Soon, Virginia traveled to New Orleans to study nursing soon after Bill Clinton Young was born. She left him in Hope with her parents Eldridge and Edith Cassidy, who owned and ran a small grocery store.

In 1950, Bill’s mother returned from nursing school and married Roger Clinton Sr. He co-owned an automobile dealership in Hot Springs, Arkansas with his brother and Earl T. Ricks. The family moved to Hot Springs in 1950.

Although he immediately assumed use of his stepfather’s surname, it was not until Clinton turned 15 that he formally adopted the surname Clinton as a gesture toward his stepfather.

Bill Clinton Young – Education

In Hot Springs, Clinton attended St. John’s Catholic Elementary School, Ramble Elementary School, and Hot Springs High School. Here he was an active student leader, avid reader, and musician.

Later Clinton was in the chorus and played the tenor saxophone, winning first chair in the state band’s saxophone section.

Clinton began an interest in law at Hot Springs High. He took up the challenge to argue the defense of the ancient Roman Senator Catiline in a mock trial in his Latin class.

After a vigorous defense that made use of his “budding rhetorical and political skills”. He told the Latin teacher Elizabeth Buck that it “made him realize that someday he would study law”.

Clinton has identified two influential moments in his life, both occurring in 1963, that contributed to his decision to become a public figure. Later in one was his visit as a Boys Nation senator to the White House to meet President John F. Kennedy.

Bill Clinton Young
Bill Clinton Young (with President Kennedy)

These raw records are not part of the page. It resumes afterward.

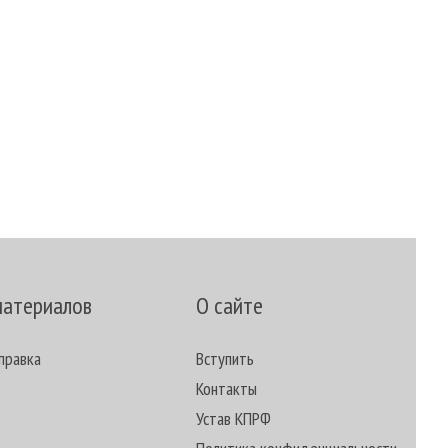
материалов
О сайте
правка
Вступить
Контакты
Устав КПРФ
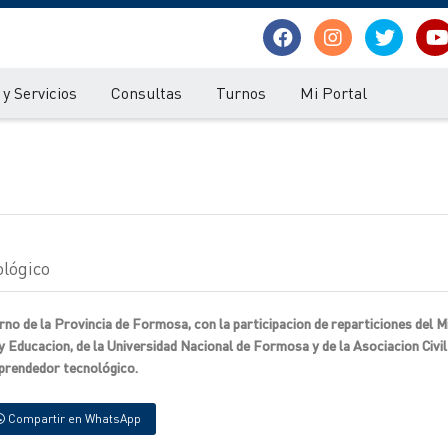
y Servicios
Consultas
Turnos
Mi Portal
lógico
rno de la Provincia de Formosa, con la participacion de reparticiones del M
y Educacion, de la Universidad Nacional de Formosa y de la Asociacion Civi
mprendedor tecnológico.
Compartir en WhatsApp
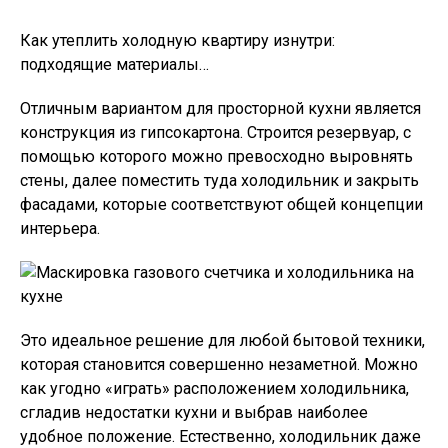
Как утеплить холодную квартиру изнутри:
подходящие материалы…
Отличным вариантом для просторной кухни является
конструкция из гипсокартона. Строится резервуар, с
помощью которого можно превосходно выровнять
стены, далее поместить туда холодильник и закрыть
фасадами, которые соответствуют общей концепции
интерьера.
Это идеальное решение для любой бытовой техники,
которая становится совершенно незаметной. Можно
как угодно «играть» расположением холодильника,
сгладив недостатки кухни и выбрав наиболее
удобное положение. Естественно, холодильник даже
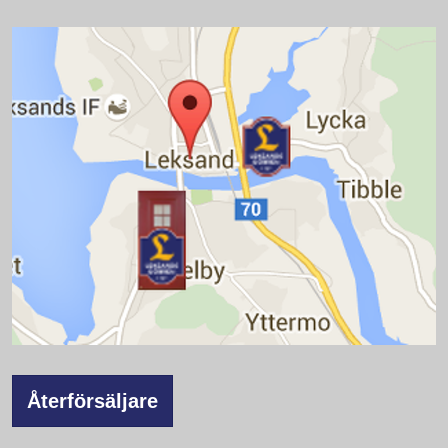
Återförsäljare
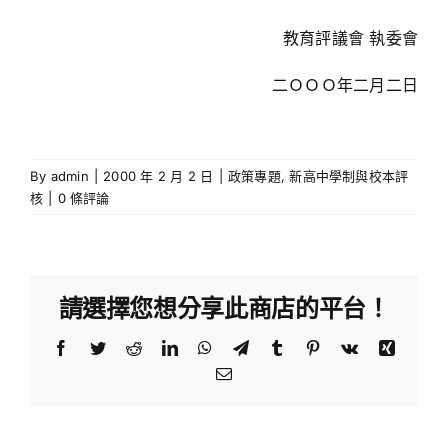
教育評議會 執委會
二ＯＯＯ年二月二日
By
admin
|
2000 年 2 月 2 日
|
政策專題
,
新高中學制與校本評
核
|
0 條評論
請選擇您想分享此商店的平台！
Facebook
Twitter
Reddit
LinkedIn
WhatsApp
Telegram
Tumblr
Pinterest
Vk
Xing
Email:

The other was watching Martin Luther King Jr.’s 1963 “I Have a Dream” speech on TV, which impressed him enough that he later memorized it.

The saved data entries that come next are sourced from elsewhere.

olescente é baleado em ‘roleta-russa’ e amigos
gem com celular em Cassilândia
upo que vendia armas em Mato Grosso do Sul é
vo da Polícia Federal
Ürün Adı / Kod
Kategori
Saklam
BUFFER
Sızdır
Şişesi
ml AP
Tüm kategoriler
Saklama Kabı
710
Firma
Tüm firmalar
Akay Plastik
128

With the aid of scholarships, Clinton attended the School of Foreign Service at Georgetown University in Washington. Later he receiving a Bachelor of Science in Foreign Service degree in 1968.

Upon graduating from Georgetown in 1968, Clinton won a Rhodes Scholarship to University College, Oxford. There he initially read for a B.Phil. in Philosophy, Politics, and Economics but transferred to a B.Litt. in politics and, ultimately, a B.Phil. in politics.